Rewrite the lines below as a JSON list of strings with one string per line, and leave out any blank lines.

+++ Given entries

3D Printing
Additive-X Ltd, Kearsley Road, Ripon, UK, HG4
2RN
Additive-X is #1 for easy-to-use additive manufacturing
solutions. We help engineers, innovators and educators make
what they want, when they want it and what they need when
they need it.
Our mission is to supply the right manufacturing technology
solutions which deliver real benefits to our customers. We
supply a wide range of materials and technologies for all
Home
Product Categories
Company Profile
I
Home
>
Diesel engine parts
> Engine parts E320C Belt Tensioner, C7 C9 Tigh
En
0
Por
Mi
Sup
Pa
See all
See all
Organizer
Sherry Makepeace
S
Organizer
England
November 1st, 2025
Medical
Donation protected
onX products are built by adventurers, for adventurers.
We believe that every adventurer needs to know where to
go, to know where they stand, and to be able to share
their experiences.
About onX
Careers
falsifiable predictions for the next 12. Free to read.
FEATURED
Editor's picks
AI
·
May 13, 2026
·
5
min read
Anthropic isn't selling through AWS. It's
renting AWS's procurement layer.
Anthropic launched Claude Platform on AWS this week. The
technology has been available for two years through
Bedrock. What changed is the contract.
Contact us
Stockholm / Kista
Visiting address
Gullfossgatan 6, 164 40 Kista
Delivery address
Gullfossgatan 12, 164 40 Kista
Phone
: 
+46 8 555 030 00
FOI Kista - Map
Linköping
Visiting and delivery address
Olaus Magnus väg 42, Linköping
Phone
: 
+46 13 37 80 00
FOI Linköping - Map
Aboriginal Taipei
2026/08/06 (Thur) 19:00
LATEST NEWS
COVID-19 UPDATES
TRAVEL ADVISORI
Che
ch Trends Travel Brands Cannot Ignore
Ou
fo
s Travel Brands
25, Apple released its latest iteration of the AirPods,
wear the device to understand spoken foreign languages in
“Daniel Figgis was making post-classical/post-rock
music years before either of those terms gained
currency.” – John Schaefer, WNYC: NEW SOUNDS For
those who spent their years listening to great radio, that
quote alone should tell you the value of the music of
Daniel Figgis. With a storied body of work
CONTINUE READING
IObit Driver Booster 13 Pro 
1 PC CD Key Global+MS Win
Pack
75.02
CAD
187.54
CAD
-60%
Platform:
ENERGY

++++++

Result »
[
  "3D Printing",
  "Additive-X Ltd, Kearsley Road, Ripon, UK, HG4",
  "2RN",
  "Additive-X is #1 for easy-to-use additive manufacturing",
  "solutions. We help engineers, innovators and educators make",
  "what they want, when they want it and what they need when",
  "they need it.",
  "Our mission is to supply the right manufacturing technology",
  "solutions which deliver real benefits to our customers. We",
  "supply a wide range of materials and technologies for all",
  "Home",
  "Product Categories",
  "Company Profile",
  "I",
  "Home",
  ">",
  "Diesel engine parts",
  "> Engine parts E320C Belt Tensioner, C7 C9 Tigh",
  "En",
  "0",
  "Por",
  "Mi",
  "Sup",
  "Pa",
  "See all",
  "See all",
  "Organizer",
  "Sherry Makepeace",
  "S",
  "Organizer",
  "England",
  "November 1st, 2025",
  "Medical",
  "Donation protected",
  "onX products are built by adventurers, for adventurers.",
  "We believe that every adventurer needs to know where to",
  "go, to know where they stand, and to be able to share",
  "their experiences.",
  "About onX",
  "Careers",
  "falsifiable predictions for the next 12. Free to read.",
  "FEATURED",
  "Editor's picks",
  "AI",
  "·",
  "May 13, 2026",
  "·",
  "5",
  "min read",
  "Anthropic isn't selling through AWS. It's",
  "renting AWS's procurement layer.",
  "Anthropic launched Claude Platform on AWS this week. The",
  "technology has been available for two years through",
  "Bedrock. What changed is the contract.",
  "Contact us",
  "Stockholm / Kista",
  "Visiting address",
  "Gullfossgatan 6, 164 40 Kista",
  "Delivery address",
  "Gullfossgatan 12, 164 40 Kista",
  "Phone",
  ": ",
  "+46 8 555 030 00",
  "FOI Kista - Map",
  "Linköping",
  "Visiting and delivery address",
  "Olaus Magnus väg 42, Linköping",
  "Phone",
  ": ",
  "+46 13 37 80 00",
  "FOI Linköping - Map",
  "Aboriginal Taipei",
  "2026/08/06 (Thur) 19:00",
  "LATEST NEWS",
  "COVID-19 UPDATES",
  "TRAVEL ADVISORI",
  "Che",
  "ch Trends Travel Brands Cannot Ignore",
  "Ou",
  "fo",
  "s Travel Brands",
  "25, Apple released its latest iteration of the AirPods,",
  "wear the device to understand spoken foreign languages in",
  "“Daniel Figgis was making post-classical/post-rock",
  "music years before either of those terms gained",
  "currency.” – John Schaefer, WNYC: NEW SOUNDS For",
  "those who spent their years listening to great radio, that",
  "quote alone should tell you the value of the music of",
  "Daniel Figgis. With a storied body of work",
  "CONTINUE READING",
  "IObit Driver Booster 13 Pro ",
  "1 PC CD Key Global+MS Win",
  "Pack",
  "75.02",
  "CAD",
  "187.54",
  "CAD",
  "-60%",
  "Platform:",
  "ENERGY"
]